Text Analysis with online Tools

Collaborative notes taken by paricipants of the DH Summer School Switzerland:
Download as PDF

Tutorial/Workshop Session 2: Susan Schreibman (@schreib100): Text Analysis with online Tools


Tools we will test
2. google Ngram viewer : http://books.google.com/ngrams (You cannot add your data to it, it will work with the scanned books only, mainly for comparing how particular words’ usage has chnged over the period of time in the scanned books. )
3. Text Arc : http://www.textarc.org/  Brad Paley Developed “for fun” by designer, independant from academia.

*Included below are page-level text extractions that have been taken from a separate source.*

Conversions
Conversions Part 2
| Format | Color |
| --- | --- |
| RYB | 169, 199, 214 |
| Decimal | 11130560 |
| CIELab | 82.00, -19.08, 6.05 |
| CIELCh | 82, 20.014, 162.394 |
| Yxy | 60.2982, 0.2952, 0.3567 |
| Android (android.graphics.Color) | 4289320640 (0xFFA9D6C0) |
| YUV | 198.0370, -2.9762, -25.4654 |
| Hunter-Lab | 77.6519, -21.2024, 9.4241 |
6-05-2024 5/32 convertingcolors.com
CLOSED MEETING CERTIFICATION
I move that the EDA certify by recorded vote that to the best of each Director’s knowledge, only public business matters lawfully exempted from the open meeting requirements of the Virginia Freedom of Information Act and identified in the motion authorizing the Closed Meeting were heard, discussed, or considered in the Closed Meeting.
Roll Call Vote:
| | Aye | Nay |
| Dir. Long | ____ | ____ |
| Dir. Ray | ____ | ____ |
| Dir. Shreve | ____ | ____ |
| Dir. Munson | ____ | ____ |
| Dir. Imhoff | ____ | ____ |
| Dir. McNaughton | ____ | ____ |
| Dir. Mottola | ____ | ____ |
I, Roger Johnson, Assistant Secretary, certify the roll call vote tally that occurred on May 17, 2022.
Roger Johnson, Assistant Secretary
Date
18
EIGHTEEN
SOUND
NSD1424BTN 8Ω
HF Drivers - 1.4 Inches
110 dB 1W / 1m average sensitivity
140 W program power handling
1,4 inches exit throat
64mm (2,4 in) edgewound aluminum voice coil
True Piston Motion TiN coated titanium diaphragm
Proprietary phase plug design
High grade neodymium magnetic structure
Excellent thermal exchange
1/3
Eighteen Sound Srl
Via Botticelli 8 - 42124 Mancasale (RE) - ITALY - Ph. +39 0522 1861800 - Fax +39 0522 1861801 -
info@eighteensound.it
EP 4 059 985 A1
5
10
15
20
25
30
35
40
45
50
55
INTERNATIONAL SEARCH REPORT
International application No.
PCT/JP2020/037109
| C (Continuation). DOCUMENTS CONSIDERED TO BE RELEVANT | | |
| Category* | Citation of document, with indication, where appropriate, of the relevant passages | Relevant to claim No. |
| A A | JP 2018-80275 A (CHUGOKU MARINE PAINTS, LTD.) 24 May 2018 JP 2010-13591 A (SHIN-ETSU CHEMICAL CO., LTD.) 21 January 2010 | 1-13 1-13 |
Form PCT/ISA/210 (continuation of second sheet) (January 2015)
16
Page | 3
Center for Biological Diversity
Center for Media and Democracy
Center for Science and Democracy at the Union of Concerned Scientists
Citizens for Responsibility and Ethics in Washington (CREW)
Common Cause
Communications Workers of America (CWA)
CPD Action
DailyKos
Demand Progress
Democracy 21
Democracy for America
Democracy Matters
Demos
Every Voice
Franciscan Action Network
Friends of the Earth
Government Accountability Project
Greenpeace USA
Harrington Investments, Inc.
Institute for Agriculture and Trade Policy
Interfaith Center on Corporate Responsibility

Based on concordance (?was she talking about this soft?) Get an overview of an entire corpus of texts
5. IBM’s ManyEyes : http://www-958.ibm.com/software/analytics/manyeyes/ micro-reading of texts, charts out the words that are led by certain words
6. Voyant : http://disc.library.emory.edu/lincoln/voyant/ developed by literary scholars. shows you also where in the text the word occurs. http://voyant-tools.org
Other tools and Resources
Bookworm Culturomics
First step : chose a text 😉 We’ll each play with one single text (personal, not too short) with several different tools
— how’s that going?
.doc prepared by copy pasting the text of a PDF of a major paper in biology/medical sciences (first paper of discovery of HIV before it was called HIV) (as in Grid?)
Trying to do it with Unicode text, Wordle is not able to render it properly, just some squares and all….
Does these things work with languages written using scripts other than Roman ?
Using ManyEyes with french .txt is kind of frustating because it doesn’t understand utf-8… With Voyant it is much better. With Voyant you can add your own limits, stop words list, which is usefull.